Le plus beau duo d’amour de l’opéra français
Mon cœur s’ouvre à ta voix est le moment le plus célèbre de Samson et Dalila et l’un des plus beaux du répertoire lyrique. Ce duo est le cœur dramatique de l’opéra : Dalila y séduit Samson qui lui avoue à la fois son amour et le secret de sa force. La musique est poignante par les sentiments qu’elle exprime, mais aussi parce qu’elle annonce le destin fatal des deux protagonistes : Dalila, qui voulait séduire Samson pour le faire tomber est prise à son propre piège et finit par croire à ses promesses feintes. La mélodie qu’elle chante commence par un doux aveu avant une demande à Samson “Réponds à ma tendresse” sur laquelle entre la harpe. La mélodie est de forme strophique (une même musique accompagne différentes paroles, comme des refrains). Elle emploie toutes les ressources d’un orchestre de cordes et de bois (sans percussion ni cuivre, à l’exception des cors d’une douceur extrême et d’un roulement de timbales triple piano). L’orchestre est une vague qui alterne entre le grave et l’aigu dans un long crescendo qui commence pianissimo avec les cordes en pizzicati (doucement pincées avec les doigts et non pas jouées avec l’archet) pour aboutir à un forte expressif, enivrant.

Ce morceau est à l’image de l’opéra, une subtile fusion de différents styles musicaux. L’accompagnement commence de manière très classique avec ses accords parfaits (les accords les plus consonants dans la musique occidentale, composés d’une tierce et d’une quinte, comme par exemple do-mi-sol).

La ligne vocale est d’une grande douceur avec son mouvement conjoint (les notes se suivent dans la gamme, comme par exemple la, si, do). Les accords traditionnels vont ensuite se modifier petit à petit, par de subtiles altérations (des bémols, des dièses, des bécarres) distillées ici et là.

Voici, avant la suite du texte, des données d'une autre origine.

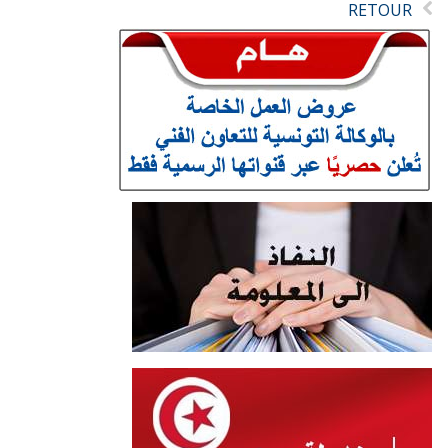
RETOUR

L’altération des accords occidentaux transforme la mélodie en un mélisme arabe très reconnaissable pour ses intervalles de quinte diminuée et de seconde augmentée.

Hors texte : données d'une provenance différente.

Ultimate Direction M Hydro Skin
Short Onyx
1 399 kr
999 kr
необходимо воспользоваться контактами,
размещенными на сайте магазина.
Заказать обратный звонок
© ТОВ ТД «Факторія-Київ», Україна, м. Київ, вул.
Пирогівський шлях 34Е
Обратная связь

À la fin du duo, le grand opéra occidental reprend ses droits, avec l’aigu puissant de la soprano sur “Ah ! Verse-moi l’ivresse” qui redescend ensuite sur toute la tessiture de mezzo en figurant l’ivresse versée. Samson lui répond, sur un si bémol suraigu : “Je t’aime !” alors que l’orchestre semble presque disparaître.

Face aux obstacles qui se sont dressés devant lui, et notamment un antisémitisme violent des milieux conservateurs, Saint-Saëns aura malgré tout affiché « un courage artistique prémonitoire » comme l’a écrit Debussy. En 1882, il dira à propos de son opéra : « Enfin je suis plus que jamais convaincu que c’est une œuvre qui vivra et saura attendre le jour où elle rencontrera la véritable incarnation. Ce jour-là on verra un de ces triomphes qui comptent dans l’histoire de l’art ». Il avait vu juste.

Nous devions voir nous aussi cette œuvre magistrale aux chorégies d’Orange cet été. Il faudra attendre juillet 2021 mais cette belle version enregistrée à Milan pourra   largement nous  faire patienter et nourrir notre  attente.